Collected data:
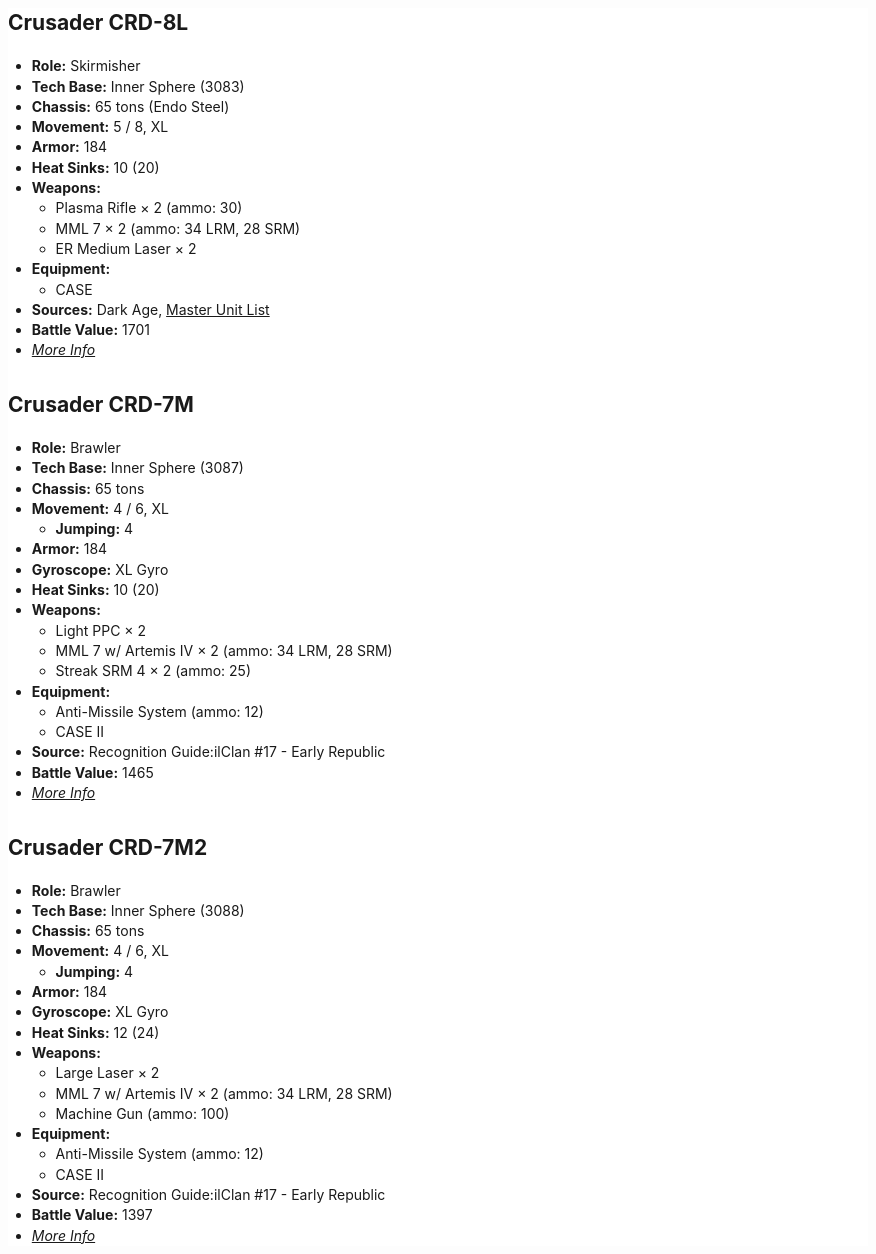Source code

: ## Crusader CRD-8L
- **Role:** Skirmisher
- **Tech Base:** Inner Sphere (3083)
- **Chassis:** 65 tons (Endo Steel)
- **Movement:** 5 / 8, XL
- **Armor:** 184
- **Heat Sinks:** 10 (20)
- **Weapons:**
  - Plasma Rifle × 2 (ammo: 30)
  - MML 7 × 2 (ammo: 34 LRM, 28 SRM)
  - ER Medium Laser × 2
- **Equipment:**
  - CASE
- **Sources:** Dark Age, [Master Unit List](http://masterunitlist.info/Unit/Details/764/crusader-crd-8l)
- **Battle Value:** 1701
- [*More Info*](crusader/crusader_crd-8l.md)

## Crusader CRD-7M
- **Role:** Brawler
- **Tech Base:** Inner Sphere (3087)
- **Chassis:** 65 tons
- **Movement:** 4 / 6, XL
  - **Jumping:** 4
- **Armor:** 184
- **Gyroscope:** XL Gyro
- **Heat Sinks:** 10 (20)
- **Weapons:**
  - Light PPC × 2
  - MML 7 w/ Artemis IV × 2 (ammo: 34 LRM, 28 SRM)
  - Streak SRM 4 × 2 (ammo: 25)
- **Equipment:**
  - Anti-Missile System (ammo: 12)
  - CASE II
- **Source:** Recognition Guide:ilClan #17 - Early Republic
- **Battle Value:** 1465
- [*More Info*](crusader/crusader_crd-7m.md)

## Crusader CRD-7M2
- **Role:** Brawler
- **Tech Base:** Inner Sphere (3088)
- **Chassis:** 65 tons
- **Movement:** 4 / 6, XL
  - **Jumping:** 4
- **Armor:** 184
- **Gyroscope:** XL Gyro
- **Heat Sinks:** 12 (24)
- **Weapons:**
  - Large Laser × 2
  - MML 7 w/ Artemis IV × 2 (ammo: 34 LRM, 28 SRM)
  - Machine Gun (ammo: 100)
- **Equipment:**
  - Anti-Missile System (ammo: 12)
  - CASE II
- **Source:** Recognition Guide:ilClan #17 - Early Republic
- **Battle Value:** 1397
- [*More Info*](crusader/crusader_crd-7m2.md)
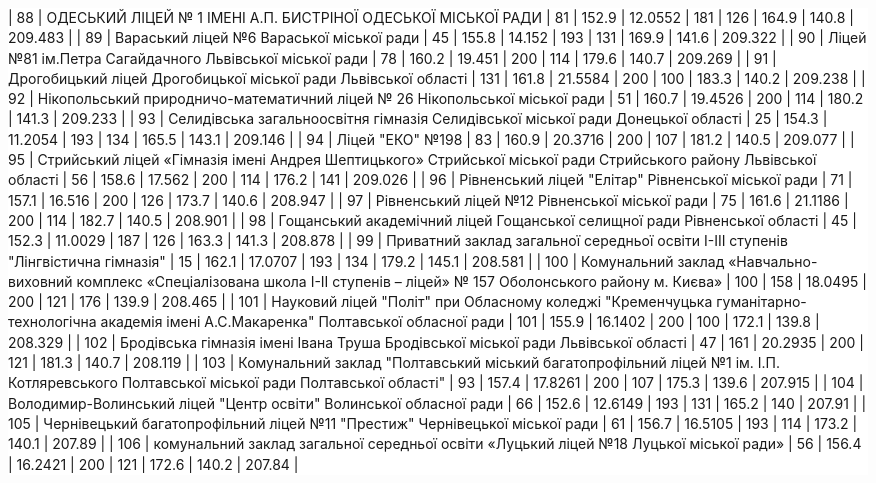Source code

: |     88 | ОДЕСЬКИЙ ЛІЦЕЙ № 1 ІМЕНІ А.П. БИСТРІНОЇ ОДЕСЬКОЇ МІСЬКОЇ РАДИ                                                                                                                                                  |      81 |  152.9 |  12.0552  |   181 |   126 |         164.9 |        140.8 |  209.483 |
|     89 | Вараський ліцей №6 Вараської міської ради                                                                                                                                                                      |      45 |  155.8 |  14.152   |   193 |   131 |         169.9 |        141.6 |  209.322 |
|     90 | Ліцей №81 ім.Петра Сагайдачного Львівської міської ради                                                                                                                                                        |      78 |  160.2 |  19.451   |   200 |   114 |         179.6 |        140.7 |  209.269 |
|     91 | Дрогобицький ліцей Дрогобицької міської ради Львівської області                                                                                                                                                |     131 |  161.8 |  21.5584  |   200 |   100 |         183.3 |        140.2 |  209.238 |
|     92 | Нікопольський природничо-математичний ліцей № 26 Нікопольської міської ради                                                                                                                                    |      51 |  160.7 |  19.4526  |   200 |   114 |         180.2 |        141.3 |  209.233 |
|     93 | Селидівська загальноосвітня гімназія Селидівської міської ради Донецької області                                                                                                                               |      25 |  154.3 |  11.2054  |   193 |   134 |         165.5 |        143.1 |  209.146 |
|     94 | Ліцей "ЕКО" №198                                                                                                                                                                                               |      83 |  160.9 |  20.3716  |   200 |   107 |         181.2 |        140.5 |  209.077 |
|     95 | Стрийський ліцей «Гімназія імені Андрея Шептицького» Стрийської міської ради Стрийського району Львівської області                                                                                             |      56 |  158.6 |  17.562   |   200 |   114 |         176.2 |        141   |  209.026 |
|     96 | Рівненський ліцей "Елітар" Рівненської міської ради                                                                                                                                                            |      71 |  157.1 |  16.516   |   200 |   126 |         173.7 |        140.6 |  208.947 |
|     97 | Рівненський ліцей №12 Рівненської міської ради                                                                                                                                                                 |      75 |  161.6 |  21.1186  |   200 |   114 |         182.7 |        140.5 |  208.901 |
|     98 | Гощанський академічний ліцей Гощанської селищної ради Рівненської області                                                                                                                                      |      45 |  152.3 |  11.0029  |   187 |   126 |         163.3 |        141.3 |  208.878 |
|     99 | Приватний заклад загальної середньої освіти І-ІІІ ступенів "Лінгвістична гімназія"                                                                                                                             |      15 |  162.1 |  17.0707  |   193 |   134 |         179.2 |        145.1 |  208.581 |
|    100 | Комунальний заклад «Навчально-виховний комплекс «Спеціалізована школа І-ІІ ступенів – ліцей» № 157 Оболонського району м. Києва»                                                                               |     100 |  158   |  18.0495  |   200 |   121 |         176   |        139.9 |  208.465 |
|    101 | Науковий ліцей "Політ" при Обласному коледжі "Кременчуцька гуманітарно-технологічна академія імені А.С.Макаренка" Полтавської обласної ради                                                                    |     101 |  155.9 |  16.1402  |   200 |   100 |         172.1 |        139.8 |  208.329 |
|    102 | Бродівська гімназія імені Івана Труша Бродівської міської ради Львівської області                                                                                                                              |      47 |  161   |  20.2935  |   200 |   121 |         181.3 |        140.7 |  208.119 |
|    103 | Комунальний заклад "Полтавський міський багатопрофільний ліцей №1 ім. І.П. Котляревського Полтавської міської ради Полтавської області"                                                                        |      93 |  157.4 |  17.8261  |   200 |   107 |         175.3 |        139.6 |  207.915 |
|    104 | Володимир-Волинський ліцей "Центр освіти" Волинської обласної ради                                                                                                                                             |      66 |  152.6 |  12.6149  |   193 |   131 |         165.2 |        140   |  207.91  |
|    105 | Чернівецький багатопрофільний ліцей №11 "Престиж" Чернівецької міської ради                                                                                                                                    |      61 |  156.7 |  16.5105  |   193 |   114 |         173.2 |        140.1 |  207.89  |
|    106 | комунальний заклад загальної середньої освіти «Луцький ліцей №18 Луцької міської ради»                                                                                                                         |      56 |  156.4 |  16.2421  |   200 |   121 |         172.6 |        140.2 |  207.84  |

● WORK REQUEST
Duplicate the lines of data above, leaving out the pictures.

● RESULT OF THE EXERCISE
Source code

: ## Crusader CRD-8L
- **Role:** Skirmisher
- **Tech Base:** Inner Sphere (3083)
- **Chassis:** 65 tons (Endo Steel)
- **Movement:** 5 / 8, XL
- **Armor:** 184
- **Heat Sinks:** 10 (20)
- **Weapons:**
  - Plasma Rifle × 2 (ammo: 30)
  - MML 7 × 2 (ammo: 34 LRM, 28 SRM)
  - ER Medium Laser × 2
- **Equipment:**
  - CASE
- **Sources:** Dark Age, [Master Unit List](http://masterunitlist.info/Unit/Details/764/crusader-crd-8l)
- **Battle Value:** 1701
- [*More Info*](crusader/crusader_crd-8l.md)

## Crusader CRD-7M
- **Role:** Brawler
- **Tech Base:** Inner Sphere (3087)
- **Chassis:** 65 tons
- **Movement:** 4 / 6, XL
  - **Jumping:** 4
- **Armor:** 184
- **Gyroscope:** XL Gyro
- **Heat Sinks:** 10 (20)
- **Weapons:**
  - Light PPC × 2
  - MML 7 w/ Artemis IV × 2 (ammo: 34 LRM, 28 SRM)
  - Streak SRM 4 × 2 (ammo: 25)
- **Equipment:**
  - Anti-Missile System (ammo: 12)
  - CASE II
- **Source:** Recognition Guide:ilClan #17 - Early Republic
- **Battle Value:** 1465
- [*More Info*](crusader/crusader_crd-7m.md)

## Crusader CRD-7M2
- **Role:** Brawler
- **Tech Base:** Inner Sphere (3088)
- **Chassis:** 65 tons
- **Movement:** 4 / 6, XL
  - **Jumping:** 4
- **Armor:** 184
- **Gyroscope:** XL Gyro
- **Heat Sinks:** 12 (24)
- **Weapons:**
  - Large Laser × 2
  - MML 7 w/ Artemis IV × 2 (ammo: 34 LRM, 28 SRM)
  - Machine Gun (ammo: 100)
- **Equipment:**
  - Anti-Missile System (ammo: 12)
  - CASE II
- **Source:** Recognition Guide:ilClan #17 - Early Republic
- **Battle Value:** 1397
- [*More Info*](crusader/crusader_crd-7m2.md)
Source code

: |     88 | ОДЕСЬКИЙ ЛІЦЕЙ № 1 ІМЕНІ А.П. БИСТРІНОЇ ОДЕСЬКОЇ МІСЬКОЇ РАДИ                                                                                                                                                  |      81 |  152.9 |  12.0552  |   181 |   126 |         164.9 |        140.8 |  209.483 |
|     89 | Вараський ліцей №6 Вараської міської ради                                                                                                                                                                      |      45 |  155.8 |  14.152   |   193 |   131 |         169.9 |        141.6 |  209.322 |
|     90 | Ліцей №81 ім.Петра Сагайдачного Львівської міської ради                                                                                                                                                        |      78 |  160.2 |  19.451   |   200 |   114 |         179.6 |        140.7 |  209.269 |
|     91 | Дрогобицький ліцей Дрогобицької міської ради Львівської області                                                                                                                                                |     131 |  161.8 |  21.5584  |   200 |   100 |         183.3 |        140.2 |  209.238 |
|     92 | Нікопольський природничо-математичний ліцей № 26 Нікопольської міської ради                                                                                                                                    |      51 |  160.7 |  19.4526  |   200 |   114 |         180.2 |        141.3 |  209.233 |
|     93 | Селидівська загальноосвітня гімназія Селидівської міської ради Донецької області                                                                                                                               |      25 |  154.3 |  11.2054  |   193 |   134 |         165.5 |        143.1 |  209.146 |
|     94 | Ліцей "ЕКО" №198                                                                                                                                                                                               |      83 |  160.9 |  20.3716  |   200 |   107 |         181.2 |        140.5 |  209.077 |
|     95 | Стрийський ліцей «Гімназія імені Андрея Шептицького» Стрийської міської ради Стрийського району Львівської області                                                                                             |      56 |  158.6 |  17.562   |   200 |   114 |         176.2 |        141   |  209.026 |
|     96 | Рівненський ліцей "Елітар" Рівненської міської ради                                                                                                                                                            |      71 |  157.1 |  16.516   |   200 |   126 |         173.7 |        140.6 |  208.947 |
|     97 | Рівненський ліцей №12 Рівненської міської ради                                                                                                                                                                 |      75 |  161.6 |  21.1186  |   200 |   114 |         182.7 |        140.5 |  208.901 |
|     98 | Гощанський академічний ліцей Гощанської селищної ради Рівненської області                                                                                                                                      |      45 |  152.3 |  11.0029  |   187 |   126 |         163.3 |        141.3 |  208.878 |
|     99 | Приватний заклад загальної середньої освіти І-ІІІ ступенів "Лінгвістична гімназія"                                                                                                                             |      15 |  162.1 |  17.0707  |   193 |   134 |         179.2 |        145.1 |  208.581 |
|    100 | Комунальний заклад «Навчально-виховний комплекс «Спеціалізована школа І-ІІ ступенів – ліцей» № 157 Оболонського району м. Києва»                                                                               |     100 |  158   |  18.0495  |   200 |   121 |         176   |        139.9 |  208.465 |
|    101 | Науковий ліцей "Політ" при Обласному коледжі "Кременчуцька гуманітарно-технологічна академія імені А.С.Макаренка" Полтавської обласної ради                                                                    |     101 |  155.9 |  16.1402  |   200 |   100 |         172.1 |        139.8 |  208.329 |
|    102 | Бродівська гімназія імені Івана Труша Бродівської міської ради Львівської області                                                                                                                              |      47 |  161   |  20.2935  |   200 |   121 |         181.3 |        140.7 |  208.119 |
|    103 | Комунальний заклад "Полтавський міський багатопрофільний ліцей №1 ім. І.П. Котляревського Полтавської міської ради Полтавської області"                                                                        |      93 |  157.4 |  17.8261  |   200 |   107 |         175.3 |        139.6 |  207.915 |
|    104 | Володимир-Волинський ліцей "Центр освіти" Волинської обласної ради                                                                                                                                             |      66 |  152.6 |  12.6149  |   193 |   131 |         165.2 |        140   |  207.91  |
|    105 | Чернівецький багатопрофільний ліцей №11 "Престиж" Чернівецької міської ради                                                                                                                                    |      61 |  156.7 |  16.5105  |   193 |   114 |         173.2 |        140.1 |  207.89  |
|    106 | комунальний заклад загальної середньої освіти «Луцький ліцей №18 Луцької міської ради»                                                                                                                         |      56 |  156.4 |  16.2421  |   200 |   121 |         172.6 |        140.2 |  207.84  |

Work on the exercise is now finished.